Pharmaceutical Executive
A closer look at our Industry Audit numbers hints to a clear divide between two alternative strategies for long-term growth: scale versus focus.
A ROILING STOCK MARKET is a good time to present Pharm Exec’s annual Industry Audit-now 14 years strong-on how well the biopharmaceutical business is doing on that most important performance metric for a publicly held company: delivering value to shareholders. Our diverse list of 25
William Looney
companies, ranging from big Pharma to established biotechs, as well as a few upstart, rapidly consolidating generics, leads us to a very simple conclusion. Smaller firms with a distinct customer base and a tightly focused therapeutic franchise are proving more adept at generating the organic growth-and high margins -that investors have come to expect from this industry.
A closer look at this year’s numbers suggests a clear divide between two alternative strategies for long-term growth. The first is building a business for scale and reach, seen as the best way to protect against the pricing pressures induced by payer consolidation and the cost of maintaining a competitive position across global markets. As the US health insurance sector combines to form what looks to be three market dominating giants, generic drug leaders like Teva and Mylan are bulking up to maintain their bargaining parity. The second is the drive for focus, where mid-size players like Amgen, Celgene and Novo Nordisk are rejecting the distractions of diversification in favor of a dominant role in narrow specialty classes that are a predictable draw for patients and protected behind a secure price moat.

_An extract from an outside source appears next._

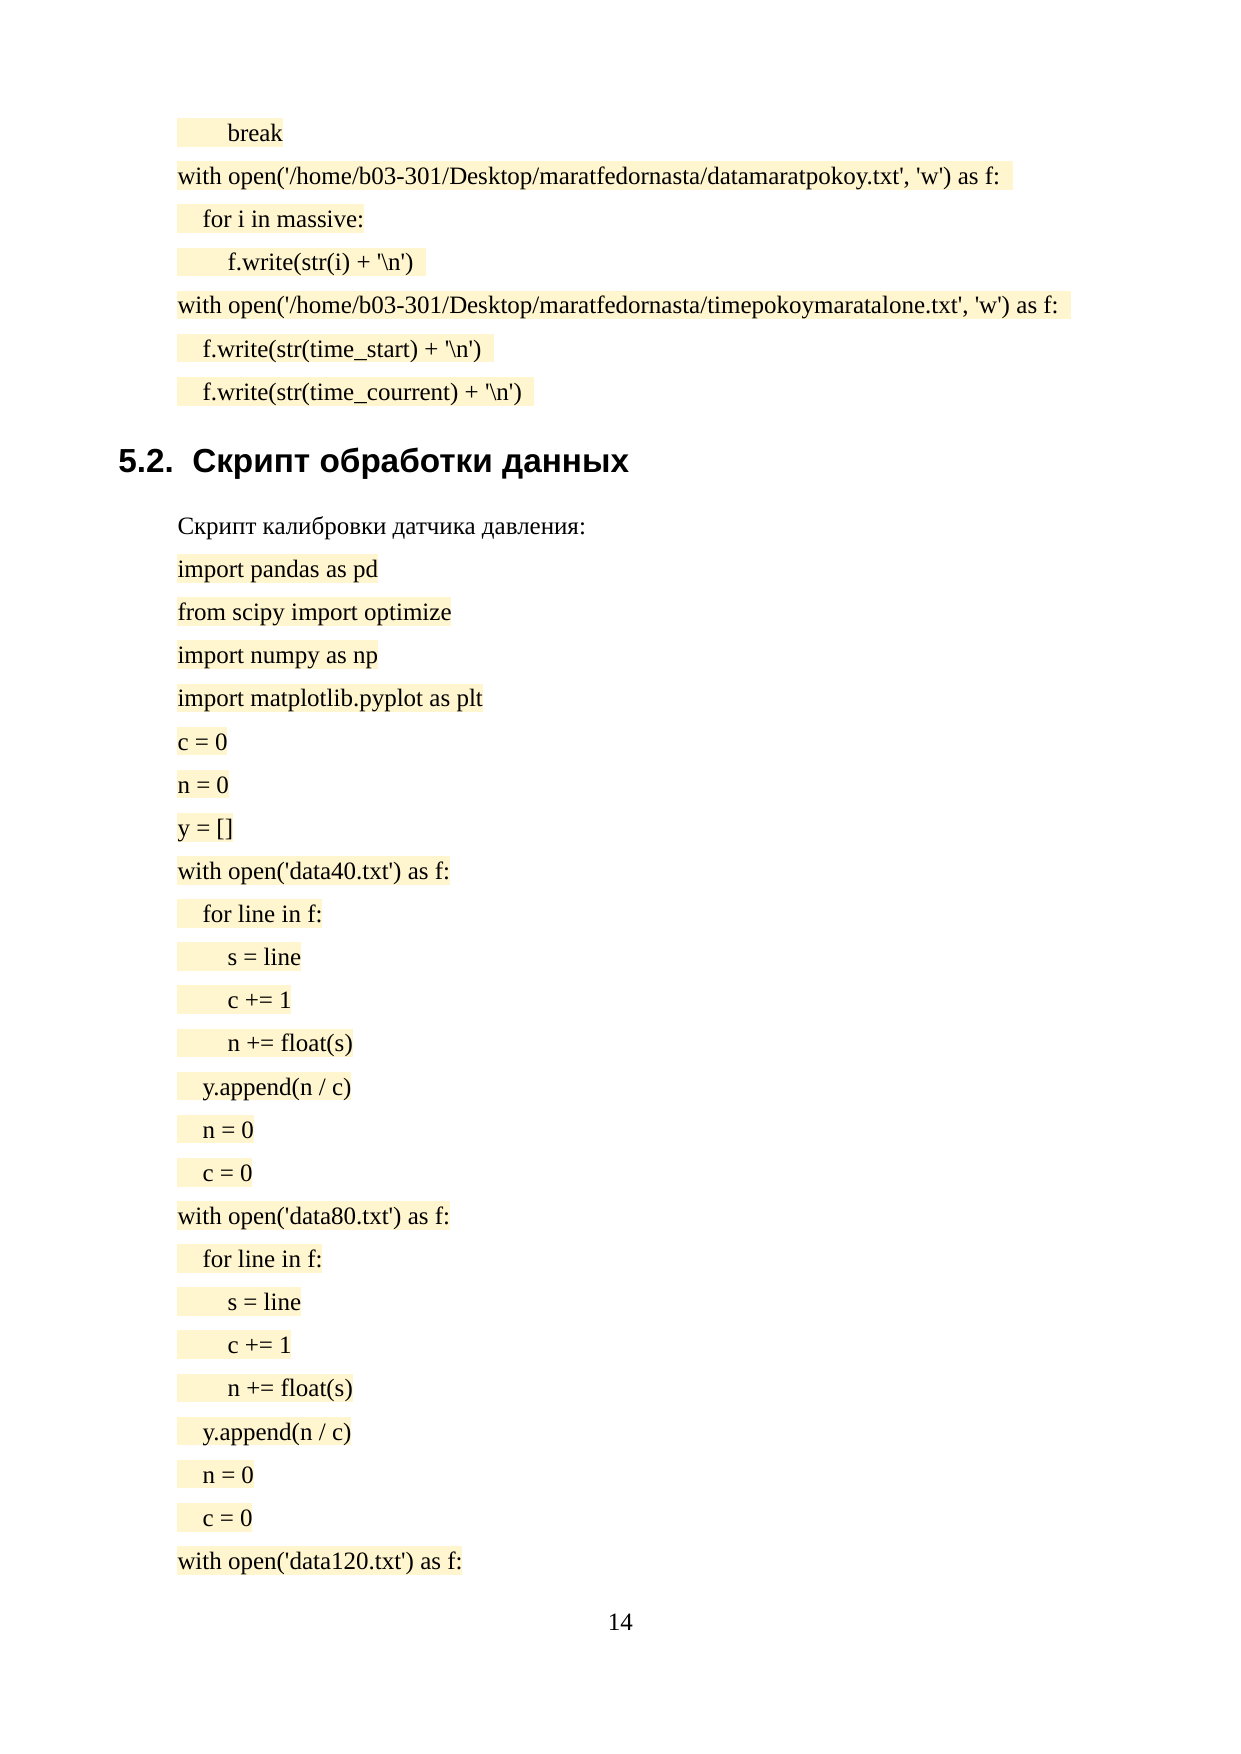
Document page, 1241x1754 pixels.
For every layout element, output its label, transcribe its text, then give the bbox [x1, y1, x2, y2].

The jury is still out on the expectation of higher-and sustained-productivity in R&D, biopharma’s biggest single source of overhead. So it is only prudent that the trending theme in this year’s Audit is the pursuit of operational excellence. The IMS Institute for Healthcare Informatics sets the challenge in stark numerical terms: to maintain current levels of profitability, the pharma majors must cut $36 billion from their sales, general and administrative (SG&A) expenses over the next two years. Our Audit metric covering SG&A performance suggests a need for urgency. SG&A spending as a percentage of sales only dipped a single percentage point-from 43% to 42%-in 2014 compared to 2013.
Strong operations management is a hedge against the possibility that payer resistance and public regulation will eventually force a decline in profit margins, still among the highest of any industry. The strategic and structural implications of a lower margin world for biopharma are significant, but manageable. In fact, the best argument for operational excellence is that it’s the one performance measure around profitability that lies within a company’s own sphere of control-actually, there is no excuse for a poor record on this score.
Our overall top performer on the Audit this year, Gilead Sciences, earned the position because of its stand out performance on every metric that relates to the efficient use of resources. Gilead’s score on Return on Asset Management is five times higher than the Audit list average, while its Profit per Employee metric is in the $2 million range, or 10 times higher than the average. More directly, Gilead’s SG&A to Sales ratio is the second best in the group, just behind the metric’s leader, Vertex.
Recognition that internal efficiencies can increase shareholder value is redefining how we assess growth in today’s biopharmaceutical industry. Growth from pile-on M&As is almost always bad, while “good” growth stems from smaller bets on narrow market segments that are price insensitive and carry an active patient voice, which creates opportunities for add-on services beyond the pill that-one day-may shine as an independent new source of revenue. The service pitch is also the driver of a more inclusive relationship with payers and customers, one that can take the industry beyond reliance on the traditional fixed, inflexible-and cost hemorrhaging-sales force.
Looking beyond the numbers, this year’s Audit reveals that revenues and profits follow from a few simple strategic drivers: offer a differentiated, patient-friendly therapy; price it high at launch; gird it with a package of services focused on achieving a measurably superior health outcome; and anticipate the inevitable cyclical downslide with payers through a relentless, long-term focus on controlling costs. There is, however, one big caveat-the inseparable link between research productivity, costs, and prices. R&D expenditures are now so high, and the proof points for approval and access so complex, that the profitability stakeholders have come to expect from biopharma depends on a single premise: premium pricing for new medicines, particularly in the US. Can it be the one metric that really counts is the unquantifiable-what we call “politics?”